Hi, Dylan the Co-Founder of the Atlas here. I wanted to introduce a new member of our Atlas Team, Allison C. Meier. Allison is a fantastic writer, spent a year living in France, and has a huge crush on Victor Hugo, as well as many other literary figures. She is going to be blogging about travel through the lens of literature and is basically just really awesome. Without further ado!

 

Before I discovered the world as a traveler, I witnessed it through books. Growing up, I spent many boiling Oklahoma summers reading through books picked at random from the library and my parents’ shelves, letting the words take me away from the land of creaking oil derricks and tall grass prairies. One of the writers whose stories captivated me was Victor Hugo, whose romantic sweeping novels filled with fate and misery especially appealed to my teenaged angst.

Hugo’s 1831 novel Notre-Dame de Paris (The Hunchback of Notre-Dame) was where he first showcased the city, his greatest muse. Hugo mainly wrote the book over six months in 1830 when he shut himself in the study of his upper-floor apartment on the Rue Jean-Goujon, only leaving for nighttime visits to his novel’s central character: the Cathédrale Notre-Dame de Paris…

Years of neglect and the destruction brought by the French Revolution had left the once regal church with missing art and decapitated statues. It was with memories of the novel that I first looked up at the “vast symphony of stone.” As I climbed the spiral staircase to the top of the cathedral, I thought of the fictional Archdeacon Claude Frollo trying to create gold with his alchemy behind the closed doors and imagined Hugo scaling those same steps and finding his novel’s inspiration in the word “ananke,” fate personified in Greek mythology, cut among the hundreds of years of carved graffiti.
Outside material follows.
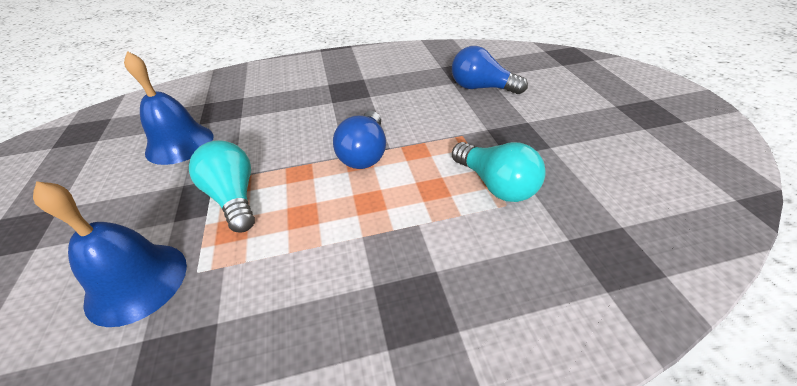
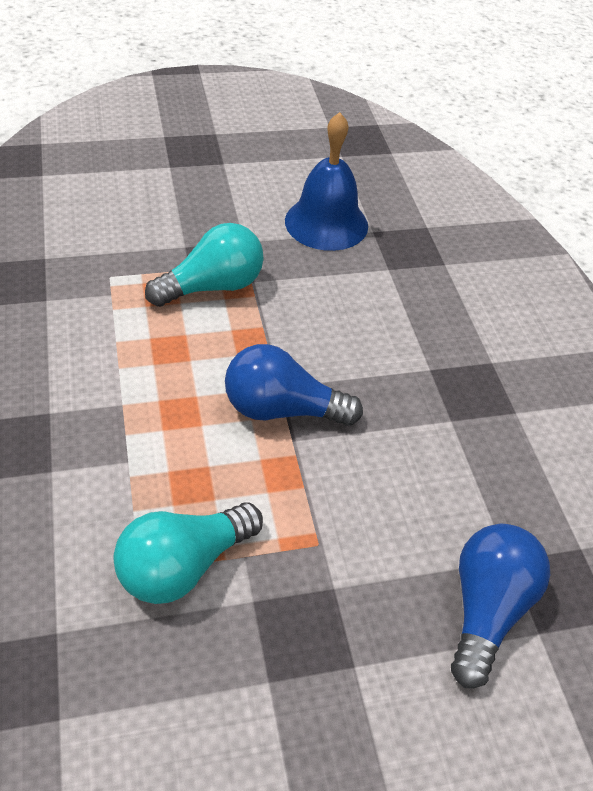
camera: 85 degrees right, 5 degrees up
(137, 282) = (108, 240): blue bell -> none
While Notre-Dame de Paris has the cathedral as its main character, its architecture described with as much care as the deformities of Quasimodo, it’s Hugo’s 1862 Les Misérables that scatters over all of Paris. In each of my visits, I’ve found myself overlaying the words of Les Misérables as a screen through which I see the city. When I walked in winter in the Cimetière du Père-Lachaise, I imagined that one of the worn, unmarked stones brushed with snow was Jean Valjean’s grave. Looking down at the Seine from the Pont au Change, I visualized Javert jumping to his death from the nearby embankment into the dark waters

When Hugo died in 1885, his death enveloped the city in its shroud. Over 2 million people attended his funeral, from the time he lay in state beneath the Arc de Triomphe at to his interment in the Pantheon, an honor reserved for the most revered French citizens. Quasimodo may have starved to death while cradling poor La Esmeralda with her broken neck and Jean Valjean may have had pencil writing to wear away for his epitaph, but Victor Hugo became a part of Paris.

After spending time abroad in France while a college student and later as an English teacher, I’m now living in Brooklyn and still letting literature guide my travels. I’ll be making blog posts here about the curious and beautiful places literature, and travel inspired by it, have taken me.